A plan to build a storage facility to house some of New Zealand’s heritage items has been scrapped, despite $12 million being spent on the project.

The Department of Internal Affairs announced in 2020 it had bought land in Levin to build a storage facility to house the growing collections of the National Library of New Zealand, Archives New Zealand and Ngā Taonga Sound and Vision.

The construction was subject to further funding decisions, but was scheduled for completion in 2025.

Now Stuff can reveal the project had been cancelled because it was not funded.

A spokesperson for the Department of Internal Affairs said it received funding through Budget 2020 to find a site for the building and it purchased land on Enterprise Drive, part of a growing industrial area.

The funding covered the land purchase and design of the plans, which were completed in October 2022. That cost $12.1 million, including $4.9m for the site.

“The economic and fiscal situation is considerably different to when the design of the regional facility was commissioned,” the spokesperson said.

“As the department was not successful in securing further funding for the construction and operations of the facility, and does not expect to in the current climate, the work has been stopped.”

The spokesperson said digital technological advances had allowed Archives New Zealand and the National Library to reduce the demand for physical storage solutions by using digital collections.

“To support this transition, both institutions are considering new ways of operating together to maximise their shared property footprint and to develop shared digital capabilities that will improve long-term efficiency and improve access to their collections for New Zealanders.”

The spokesperson said there was enough space for the existing physical collections of Archives New Zealand and the National Library.

“To meet future demands and the expectations of New Zealanders, we are looking at how we collect, how much we collect and in what format, which will determine our future physical and digital storage requirements.

“Ensuring we have resilient, fit-for-purpose storage facilities that serve the whole country is a priority.”

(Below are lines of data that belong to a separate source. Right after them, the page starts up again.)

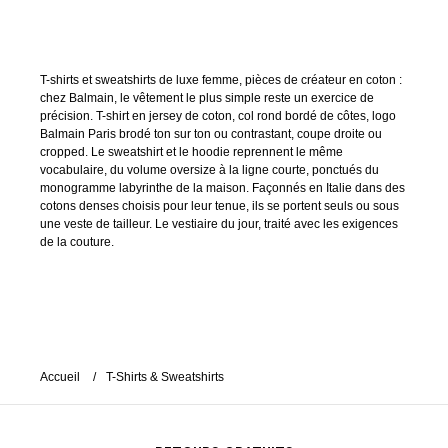
T-shirts et sweatshirts de luxe femme, pièces de créateur en coton :
chez Balmain, le vêtement le plus simple reste un exercice de
précision. T-shirt en jersey de coton, col rond bordé de côtes, logo
Balmain Paris brodé ton sur ton ou contrastant, coupe droite ou
cropped. Le sweatshirt et le hoodie reprennent le même
vocabulaire, du volume oversize à la ligne courte, ponctués du
monogramme labyrinthe de la maison. Façonnés en Italie dans des
cotons denses choisis pour leur tenue, ils se portent seuls ou sous
une veste de tailleur. Le vestiaire du jour, traité avec les exigences
de la couture.
Accueil
T-Shirts & Sweatshirts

Some items were being stored at other facilities, particularly those that needed specialist storage or access arrangements.

The spokeperson said the material was being kept at the department’s own buildings and other institutions across New Zealand.

The site in Levin was fenced and the site maintained, but no other physical work had been done.

No discussions had been held about the property’s future.

“It is expected that community and iwi engagement will be undertaken prior to any options being considered.”

The new building was supposed to store low-use documentary material, including digitised collection items, as well as audio-visual material, government records, books, microfilm and films.